飛鳥園発行の小冊子『飛鳥』には、和銅3年(710年)2月、平城京への遷都で藤原京を発たれた元明天皇が、詠まれた歌が載っている。
     飛鳥の 明日香の里を 置きて往なば 君があたりは 見えずかもあらむ
途中で輿をとどめ、遥かに日々を過ごした古京をかえりみて、詠まれた歌だという。
しかし、明日香のどこに天皇の宮があろうとも、明日香が古代日本の中心地であり、その後、今に至る日本の礎を造ったことは、間違いない。
「大和は国のまほろば」だが、その「まほろば」の中の「まほろば」は、今の明日香村のあたり、と言っていい。
今年の初め、創刊60周年を迎えた「芸術新潮」が、「わたしが選ぶ日本遺産」を特集した。現代日本を代表する68名の人たちが、ひとり5つずつ投票した。物書きや絵描きや、今が旬の学者や評論家などが。
その後、半月ばかり、「日本遺産」について連載したが、最後に「私ならこの5つ」ということを書いた。
1.明日香村の田畑。 2.広島原爆資料館。 3.北斎の画業。 4.JRローカル線の駅。 5.梅干。
この5つが、1月に書いた次の時代に残すべき「私の5つ」であるが、トップは、明日香村の田畑である。今も変わらない。「芸術新潮」が依頼した現代日本各界を代表する面々、誰も明日香村のことを取りあげていなかったが。
久しぶりに訪れた先日の明日香村、このようであった。

田んぼや畑があって、こういう長閑な風景が、明日香村である。

小さな森や低い山並みが見えるのも、明日香村。

もちろん、バスが通る街道筋の両側には、屋並みが続いているところもある。みな2階部分が低い造りである。
これは、岡寺前のバス停のところ。近鉄の飛鳥駅へ行く最終のバスを待っている時に撮った。
5時少しすぎだというのに、バス停前の右側の店は、おばさんが出てきてシャッターを閉めていた。車もほとんど走っていないし、歩いている人もいない。街道筋、商店が幾つかあるが、この時間、みな閉めている。

すぐ近くにこういう店があった。
漢方薬相談と書いてあるので、薬屋だろう。もちろん、閉まっていたが。
陀羅尼、と読める幟があった。たしか、「陀羅尼丸」という薬が、昔あったような気がする。

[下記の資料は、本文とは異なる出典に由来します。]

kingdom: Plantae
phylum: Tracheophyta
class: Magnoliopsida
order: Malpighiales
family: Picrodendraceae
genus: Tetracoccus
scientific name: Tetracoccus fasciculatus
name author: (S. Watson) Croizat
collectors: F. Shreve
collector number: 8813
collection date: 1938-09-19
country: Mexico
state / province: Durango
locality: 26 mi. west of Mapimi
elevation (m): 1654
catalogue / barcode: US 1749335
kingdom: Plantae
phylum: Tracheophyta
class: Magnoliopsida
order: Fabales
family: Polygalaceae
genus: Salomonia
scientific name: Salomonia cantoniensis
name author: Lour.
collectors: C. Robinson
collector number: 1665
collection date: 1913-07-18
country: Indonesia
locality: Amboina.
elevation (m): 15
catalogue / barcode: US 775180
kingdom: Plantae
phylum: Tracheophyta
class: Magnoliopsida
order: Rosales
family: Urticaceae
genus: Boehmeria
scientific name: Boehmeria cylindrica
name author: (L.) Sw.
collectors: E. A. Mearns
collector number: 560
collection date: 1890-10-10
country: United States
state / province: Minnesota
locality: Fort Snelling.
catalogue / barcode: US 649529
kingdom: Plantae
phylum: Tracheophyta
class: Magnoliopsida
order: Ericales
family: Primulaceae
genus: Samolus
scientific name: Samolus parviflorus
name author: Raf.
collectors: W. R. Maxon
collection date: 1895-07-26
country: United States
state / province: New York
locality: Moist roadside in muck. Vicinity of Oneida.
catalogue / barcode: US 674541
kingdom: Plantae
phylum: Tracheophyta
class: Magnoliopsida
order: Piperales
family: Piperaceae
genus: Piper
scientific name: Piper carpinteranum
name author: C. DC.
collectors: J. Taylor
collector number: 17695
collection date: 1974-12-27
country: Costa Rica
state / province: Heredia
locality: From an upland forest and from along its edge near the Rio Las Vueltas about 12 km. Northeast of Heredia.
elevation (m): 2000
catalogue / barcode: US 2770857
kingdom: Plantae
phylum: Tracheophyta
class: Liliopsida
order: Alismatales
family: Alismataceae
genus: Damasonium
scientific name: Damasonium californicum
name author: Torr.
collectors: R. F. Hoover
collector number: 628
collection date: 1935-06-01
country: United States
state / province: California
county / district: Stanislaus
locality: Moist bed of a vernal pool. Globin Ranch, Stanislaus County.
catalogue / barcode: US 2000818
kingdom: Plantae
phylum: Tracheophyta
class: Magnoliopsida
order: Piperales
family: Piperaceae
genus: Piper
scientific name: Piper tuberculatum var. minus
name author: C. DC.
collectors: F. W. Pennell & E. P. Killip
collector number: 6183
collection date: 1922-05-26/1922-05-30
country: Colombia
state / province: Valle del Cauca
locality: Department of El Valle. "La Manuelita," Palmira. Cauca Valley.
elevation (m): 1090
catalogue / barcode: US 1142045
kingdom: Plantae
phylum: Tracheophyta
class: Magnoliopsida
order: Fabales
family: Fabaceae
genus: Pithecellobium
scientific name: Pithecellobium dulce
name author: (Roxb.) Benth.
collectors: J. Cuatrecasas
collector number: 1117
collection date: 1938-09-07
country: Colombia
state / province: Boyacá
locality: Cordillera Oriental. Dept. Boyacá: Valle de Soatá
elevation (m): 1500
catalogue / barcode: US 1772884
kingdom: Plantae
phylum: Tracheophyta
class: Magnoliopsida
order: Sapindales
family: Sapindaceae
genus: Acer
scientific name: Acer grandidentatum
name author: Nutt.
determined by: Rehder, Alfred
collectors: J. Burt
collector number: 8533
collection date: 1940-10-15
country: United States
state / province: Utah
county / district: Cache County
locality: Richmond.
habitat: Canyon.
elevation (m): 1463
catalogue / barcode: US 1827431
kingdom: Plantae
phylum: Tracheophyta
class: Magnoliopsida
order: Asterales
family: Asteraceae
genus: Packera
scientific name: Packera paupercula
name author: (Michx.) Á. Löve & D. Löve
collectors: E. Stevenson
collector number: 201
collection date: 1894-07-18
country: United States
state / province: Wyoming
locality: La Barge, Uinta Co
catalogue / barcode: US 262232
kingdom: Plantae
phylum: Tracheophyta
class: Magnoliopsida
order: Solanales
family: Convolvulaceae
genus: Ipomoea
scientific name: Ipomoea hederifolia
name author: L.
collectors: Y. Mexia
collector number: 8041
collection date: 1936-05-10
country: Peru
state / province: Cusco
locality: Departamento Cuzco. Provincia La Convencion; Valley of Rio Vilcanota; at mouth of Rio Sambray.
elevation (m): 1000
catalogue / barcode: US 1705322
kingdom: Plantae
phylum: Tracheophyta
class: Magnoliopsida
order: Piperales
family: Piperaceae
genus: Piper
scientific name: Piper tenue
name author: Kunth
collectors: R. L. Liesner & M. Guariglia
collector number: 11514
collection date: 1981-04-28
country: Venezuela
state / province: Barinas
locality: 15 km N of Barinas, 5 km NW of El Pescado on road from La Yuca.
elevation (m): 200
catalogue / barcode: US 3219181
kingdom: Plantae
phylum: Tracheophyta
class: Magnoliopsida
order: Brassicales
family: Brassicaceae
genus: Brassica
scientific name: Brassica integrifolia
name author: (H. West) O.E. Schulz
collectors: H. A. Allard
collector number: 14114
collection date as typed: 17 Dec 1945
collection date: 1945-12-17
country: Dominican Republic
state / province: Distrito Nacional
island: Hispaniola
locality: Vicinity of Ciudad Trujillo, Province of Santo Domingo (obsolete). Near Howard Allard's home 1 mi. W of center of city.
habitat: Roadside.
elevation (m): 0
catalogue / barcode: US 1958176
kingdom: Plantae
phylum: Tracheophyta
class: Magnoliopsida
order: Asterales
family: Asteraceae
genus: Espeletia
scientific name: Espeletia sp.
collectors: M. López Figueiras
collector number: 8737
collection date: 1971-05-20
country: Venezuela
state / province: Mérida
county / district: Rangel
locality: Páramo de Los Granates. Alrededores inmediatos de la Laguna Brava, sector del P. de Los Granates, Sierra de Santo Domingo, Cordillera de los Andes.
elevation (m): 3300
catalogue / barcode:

しかし、街道筋の一部を除くと、明日香の風景、だいたいがこのようなものである。
田畑があり、その向うに農家が点在している。

ビニールハウスがあるところもあるが。
明日香村、別に田んぼや畑で知られているわけではない。ごく普通の田畑である。ただ、私が好きなだけ。
もちろん、明日香村が世に知られるのは、飛鳥寺や岡寺のような古寺であり、亀石や酒船石や石舞台であり、天武、持統天皇陵をはじめとする幾つもの天皇陵であり、高松塚はじめ多くの古墳群であり、そのような、いわば古代日本の不思議な遺物が、村のあちこちに点在しているからである。このようなところは、日本でただひとつ、明日香村だけ。
そして、その周りは、ただ普通の田や畑があるだけ。その向こうには、低い山並みが見えるだけ。
これが、実にいい。気持ちが安らかになる。平らかになる。

近鉄の飛鳥駅の前も、こういうものである。
駅前、バス停があり、家が幾らかはあるが、その向うは畑である。小さな車が幾らか停まっているが、おそらくこれは、家族を迎えにきた車だろう。先の方は、やはり低い山並みが見える。

近鉄飛鳥駅のホームには、こういう看板が懸かっていた。
古代日本のスター遺物が多くある。さすが、飛鳥だ、明日香村だ。
これを、世界遺産に、という動きがある。
奈良へ戻る近鉄の途中の駅からも、そのような横断幕が見えた。「飛鳥・藤原の文化遺産を世界遺産へ!」と書いてある。
そんなこと、する必要なんかない。私は、そう思っている。
明日香村に点在する、古墳時代、そして飛鳥時代の文化遺産は、今の田んぼや畑も含め、日本遺産でいい。世界遺産になんかすることはない。
日本のまほろば、日本人の心の故郷なんだから。